Héctor y Verónica, totalmente ajenos a lo que ocupaba la cabeza de su amigo, observaban la libreta con indiferencia: a ellos no les servía para nada. Abrieron y observaron esas páginas de un blanco inmaculado, con las dos líneas que Rosendo había escrito unos minutos antes. No las entendían.
—¿Para qué quieres escribir? ¡El trigo y las vacas no te pedirán que les escribas cartas! —bromeó Verónica mientras cogía el lápiz de las manos de Rosendo e intentaba dibujar algo en la libreta, aunque sólo fue capaz de trazar un círculo abollado.

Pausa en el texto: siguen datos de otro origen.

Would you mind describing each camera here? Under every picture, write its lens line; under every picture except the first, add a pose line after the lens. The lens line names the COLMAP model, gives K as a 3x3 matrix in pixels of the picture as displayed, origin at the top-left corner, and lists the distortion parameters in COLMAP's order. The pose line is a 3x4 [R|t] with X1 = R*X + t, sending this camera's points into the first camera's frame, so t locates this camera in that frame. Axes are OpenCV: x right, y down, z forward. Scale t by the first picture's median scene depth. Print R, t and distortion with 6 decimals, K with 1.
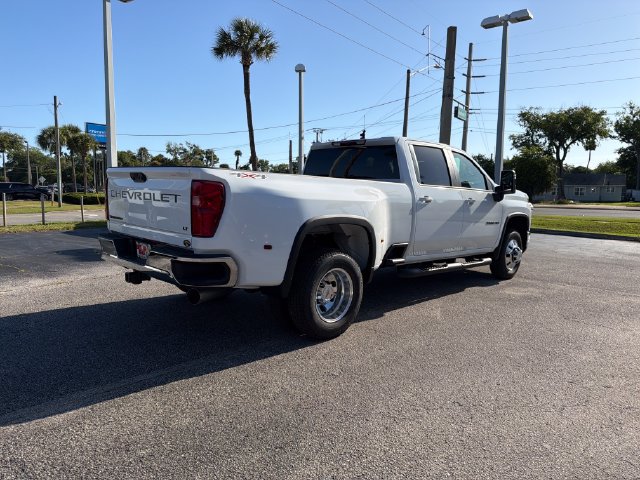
lens RADIAL K [[452.0, 0, 314.0], [0, 452.0, 243.6], [0, 0, 1]] dist [0.064555, -0.068289]
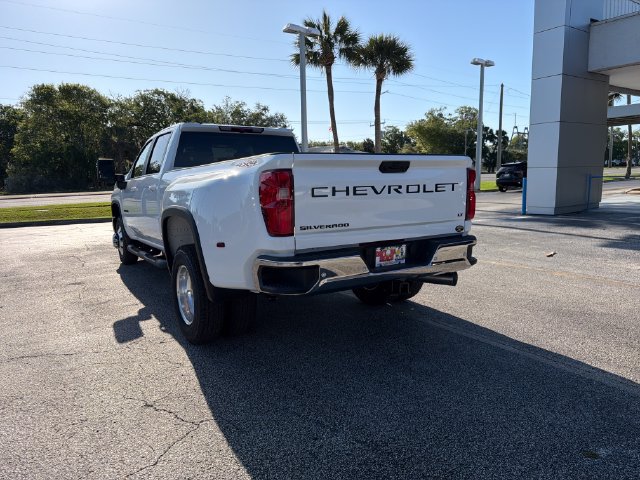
lens RADIAL K [[451.8, 0, 315.6], [0, 451.8, 242.1], [0, 0, 1]] dist [0.078991, -0.113849]
pose [[0.223178, -0.162244, 0.961181, -0.199074], [0.142030, 0.980941, 0.132601, -0.022841], [-0.964375, 0.106923, 0.241968, 0.154324]]
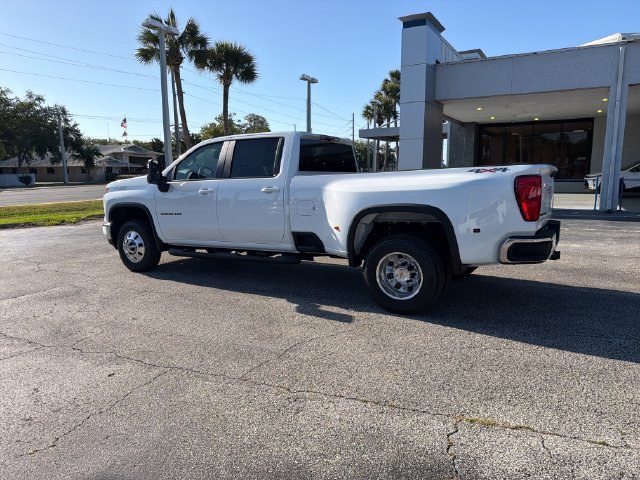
lens RADIAL K [[451.8, 0, 315.6], [0, 451.8, 242.1], [0, 0, 1]] dist [0.078991, -0.113849]
pose [[-0.238156, -0.155302, 0.958730, -0.234351], [0.120019, 0.974861, 0.187728, -0.044685], [-0.963783, 0.159774, -0.213530, 0.309209]]
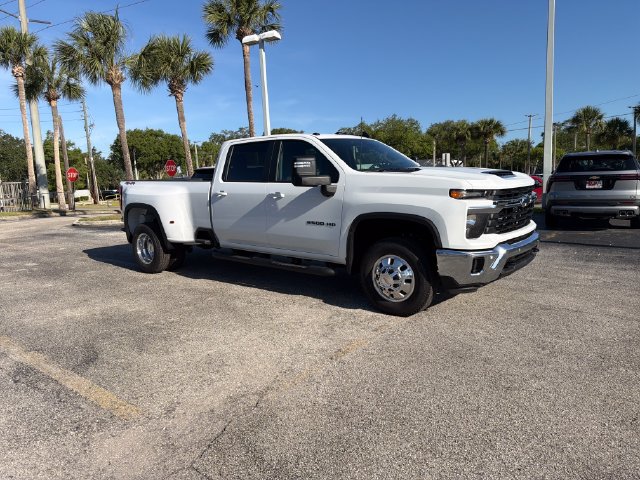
lens RADIAL K [[451.8, 0, 315.6], [0, 451.8, 242.1], [0, 0, 1]] dist [0.078991, -0.113849]
pose [[0.098561, 0.113349, -0.988654, 0.340831], [-0.079670, 0.991201, 0.105699, -0.027673], [0.991937, 0.068349, 0.106724, 0.267075]]
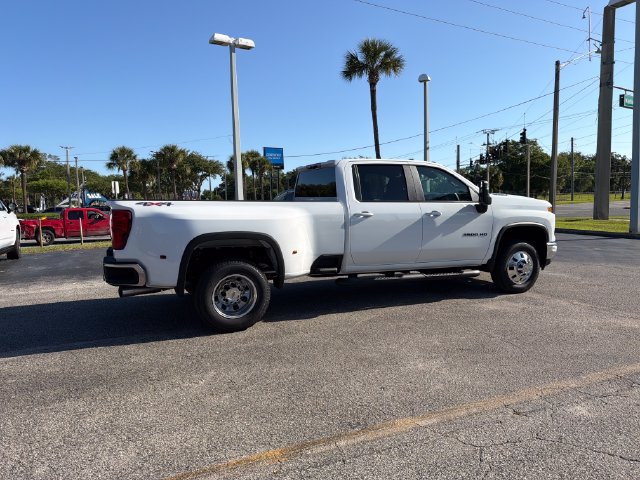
lens RADIAL K [[451.8, 0, 315.6], [0, 451.8, 242.1], [0, 0, 1]] dist [0.078991, -0.113849]
pose [[0.923895, -0.002365, -0.382640, 0.131793], [-0.006111, 0.999762, -0.020934, -0.001795], [0.382598, 0.021679, 0.923660, -0.011530]]
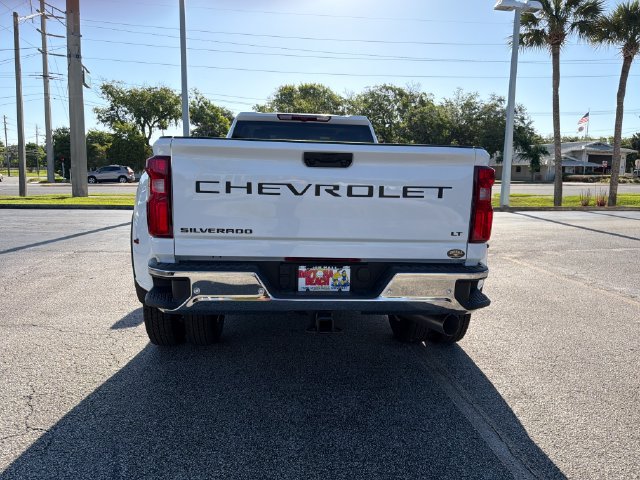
lens RADIAL K [[474.4, 0, 320.0], [0, 474.4, 240.0], [0, 0, 1]] dist [0.047000, -0.052000]
pose [[0.642589, -0.111289, 0.758086, -0.143301], [0.084899, 0.993645, 0.073905, -0.014019], [-0.761493, 0.016870, 0.647954, 0.096844]]
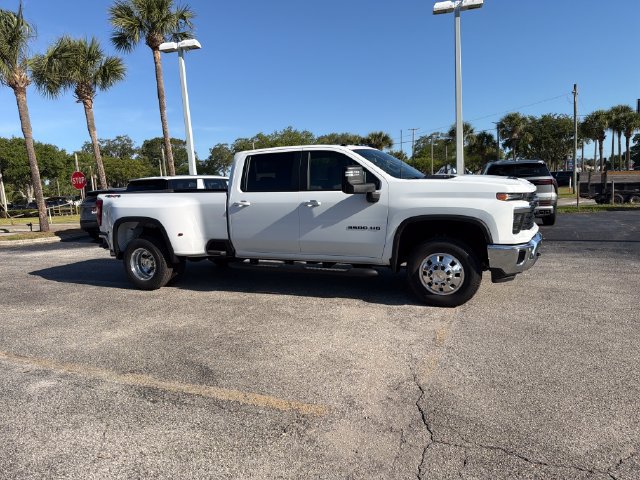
lens RADIAL K [[452.0, 0, 314.0], [0, 452.0, 243.6], [0, 0, 1]] dist [0.064555, -0.068289]
pose [[0.340182, 0.083779, -0.936620, 0.335433], [-0.050816, 0.996206, 0.070652, -0.020676], [0.938986, 0.023561, 0.343149, 0.184217]]
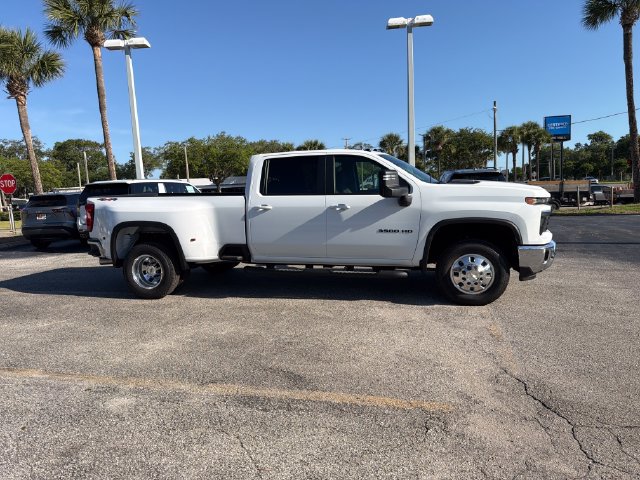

Verónica soltó una sonora carcajada y arrugó su respingona nariz. Rosendo no podía apartar su vista de ella. Héctor también rió y Rosendo a su lado hizo una mueca parecida a una sonrisa. Quería igualarse a sus dos amigos, pero eso de las emociones nunca se le había dado demasiado bien. Optó por continuar admirando la presencia de Verónica. Ella, tras devolverle el cuaderno, se tumbó en la vegetación del lateral del río y dejó caer:
—Pues a mí mi novio me regaló por mi cumpleaños un espejo pequeñito enmarcado en hierro. Como es herrero…
Con los brazos cruzados bajo su cabeza en forma de almohada, miró disimuladamente a Rosendo. Sabía que estaba loco por ella.
—Y tú, Rosendo, ¿no tienes novia? —le preguntó Verónica al volverse. Tumbada ahora de lado, apoyaba la cabeza sobre su mano formando el brazo un ángulo recto. Los negros y largos rizos lucían más que nunca. La chica jugueteaba con el lápiz de Rosendo sobre la hierba. Rosendo, que en ese momento había sentido cómo su corazón se resquebrajaba en mil pedazos, respondió en un susurro apenas audible:
—No —tenía la mirada fija en las manos de Verónica.
—¿Y tú, Héctor? —preguntó ella sin prestar atención a la respuesta de Rosendo.
—Uy, sí, yo tengo muchas…
Pero Rosendo ya no escuchaba a nada ni a nadie. La luz empezaba a desvanecerse, como la alegría que hacía tan sólo unos instantes había experimentado. Verónica estaba con otro. Eso dolía, eso le amargaba las entrañas. Por un lado se sintió traicionado y por otro se sintió estúpido por haberse hecho ilusiones y haber pensado en ella constantemente.
Rosendo se levantó de la piedra y le cogió de la mano el lápiz a Verónica. Quería salvarse del dominio de esa chica.
—He de irme. Me esperan en casa —mintió.
Desapareció por la ladera de la montaña mientras sostenía con fuerza los regalos y luchaba por disimular la rabia y tristeza que pugnaban por salir.